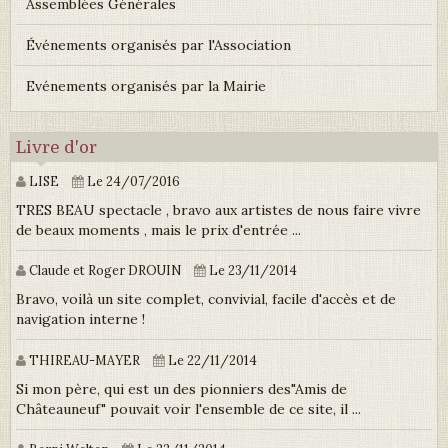
Assemblées Générales
Événements organisés par l'Association
Evénements organisés par la Mairie
Livre d'or
LISE
Le 24/07/2016
TRES BEAU spectacle , bravo aux artistes de nous faire vivre
de beaux moments , mais le prix d'entrée ...
Claude et Roger DROUIN
Le 23/11/2014
Bravo, voilà un site complet, convivial, facile d'accès et de
navigation interne !
THIREAU-MAYER
Le 22/11/2014
Si mon père, qui est un des pionniers des"Amis de
Châteauneuf" pouvait voir l'ensemble de ce site, il ...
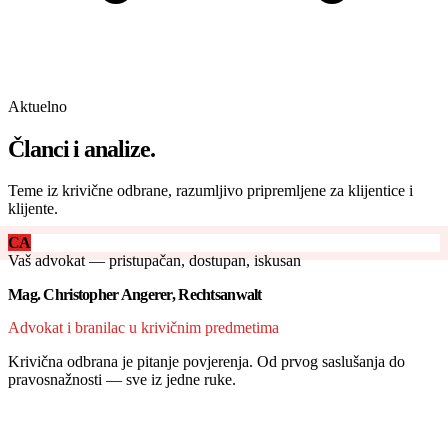
Aktuelno
Članci i analize.
Teme iz krivične odbrane, razumljivo pripremljene za klijentice i
klijente.
CA
Vaš advokat — pristupačan, dostupan, iskusan
Mag. Christopher Angerer, Rechtsanwalt
Advokat i branilac u krivičnim predmetima
Krivična odbrana je pitanje povjerenja. Od prvog saslušanja do
pravosnažnosti — sve iz jedne ruke.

* * * * * * * * *

• _TASK DIRECTIONS_
Return each line of the listing that contains the word "organisés". Case is significant.

• _YOUR RESPONSE_
Événements organisés par l'Association
Evénements organisés par la Mairie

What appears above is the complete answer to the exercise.